2.                                Il résulte des considérants qui précèdent que le recours est rejeté dans le sens des considérants et la décision attaquée maintenue. Au vu de ce résultat, un émolument de justice de 500 fr. est mis à la charge de l’employeur. Il n'y a en outre pas lieu d'allouer de dépens.

Par ces motifs
le Tribunal administratif
arrête:

I.                                   Le recours est  rejeté.

II.                                 La décision du Service de l’emploi du 19 juillet 2007 est confirmée.

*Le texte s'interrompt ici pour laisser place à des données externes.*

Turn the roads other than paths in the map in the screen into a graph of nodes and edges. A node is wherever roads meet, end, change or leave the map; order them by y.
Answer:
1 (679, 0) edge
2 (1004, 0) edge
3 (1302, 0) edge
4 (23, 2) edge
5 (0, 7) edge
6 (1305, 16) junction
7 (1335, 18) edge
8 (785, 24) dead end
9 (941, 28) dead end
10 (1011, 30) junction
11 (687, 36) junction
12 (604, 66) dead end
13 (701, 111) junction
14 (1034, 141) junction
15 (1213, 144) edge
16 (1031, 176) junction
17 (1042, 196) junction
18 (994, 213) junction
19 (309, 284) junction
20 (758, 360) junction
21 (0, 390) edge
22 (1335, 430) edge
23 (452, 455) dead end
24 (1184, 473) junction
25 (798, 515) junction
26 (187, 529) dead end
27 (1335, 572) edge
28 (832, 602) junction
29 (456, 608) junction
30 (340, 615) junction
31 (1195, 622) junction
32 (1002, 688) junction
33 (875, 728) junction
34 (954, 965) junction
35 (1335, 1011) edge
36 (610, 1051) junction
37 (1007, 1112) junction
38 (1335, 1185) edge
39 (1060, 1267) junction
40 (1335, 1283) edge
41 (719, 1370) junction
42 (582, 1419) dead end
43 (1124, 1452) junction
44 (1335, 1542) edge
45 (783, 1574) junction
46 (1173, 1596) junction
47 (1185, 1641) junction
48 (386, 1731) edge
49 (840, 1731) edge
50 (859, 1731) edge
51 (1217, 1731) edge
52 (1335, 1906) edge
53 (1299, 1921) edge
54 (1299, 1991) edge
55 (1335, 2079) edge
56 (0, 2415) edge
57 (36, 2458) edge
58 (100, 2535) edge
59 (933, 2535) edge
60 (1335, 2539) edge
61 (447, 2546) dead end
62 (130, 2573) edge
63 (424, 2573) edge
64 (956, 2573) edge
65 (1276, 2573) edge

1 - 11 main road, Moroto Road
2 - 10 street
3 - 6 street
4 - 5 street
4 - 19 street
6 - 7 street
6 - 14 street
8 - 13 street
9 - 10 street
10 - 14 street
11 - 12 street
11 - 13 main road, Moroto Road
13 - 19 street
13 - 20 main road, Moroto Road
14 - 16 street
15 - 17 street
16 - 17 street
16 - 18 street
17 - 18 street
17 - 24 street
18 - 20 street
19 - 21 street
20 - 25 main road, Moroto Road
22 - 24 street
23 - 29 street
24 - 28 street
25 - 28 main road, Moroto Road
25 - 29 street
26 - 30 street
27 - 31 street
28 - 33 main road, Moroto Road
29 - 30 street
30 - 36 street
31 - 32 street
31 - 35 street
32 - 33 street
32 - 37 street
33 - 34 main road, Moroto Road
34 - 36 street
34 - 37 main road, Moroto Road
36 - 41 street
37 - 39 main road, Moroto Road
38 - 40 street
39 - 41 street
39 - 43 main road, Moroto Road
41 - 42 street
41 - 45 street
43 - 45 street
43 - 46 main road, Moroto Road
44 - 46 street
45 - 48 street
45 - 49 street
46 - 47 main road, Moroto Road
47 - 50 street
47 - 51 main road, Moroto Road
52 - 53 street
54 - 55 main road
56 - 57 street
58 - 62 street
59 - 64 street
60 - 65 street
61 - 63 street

III.                                Les frais de justice, arrêtés à 500 (cinq cents) francs, sont mis à la charge de X.________ SA.

IV.                              Il n’est pas alloué de dépens.

Lausanne, le 30 octobre 2007

 

Le président:                                                                                             La greffière:

                                                                                                                 

Le présent arrêt est communiqué aux destinataires de l'avis d'envoi ci-joint ainsi qu'à l'ODM.

Il peut faire l'objet, dans les trente jours suivant sa notification, d'un recours au Tribunal fédéral. Le recours en matière de droit public s'exerce aux conditions des articles 82 ss de la loi du 17 juin 2005 sur le Tribunal fédéral (LTF - RS 173.110), le recours constitutionnel subsidiaire à celles des articles 113 ss LTF. Le mémoire de recours doit être rédigé dans une langue officielle, indiquer les conclusions, les motifs et les moyens de preuve, et être signé. Les motifs doivent exposer succinctement en quoi l’acte attaqué viole le droit. Les pièces invoquées comme moyens de preuve doivent être jointes au mémoire, pour autant qu’elles soient en mains de la partie; il en va de même de la décision attaquée.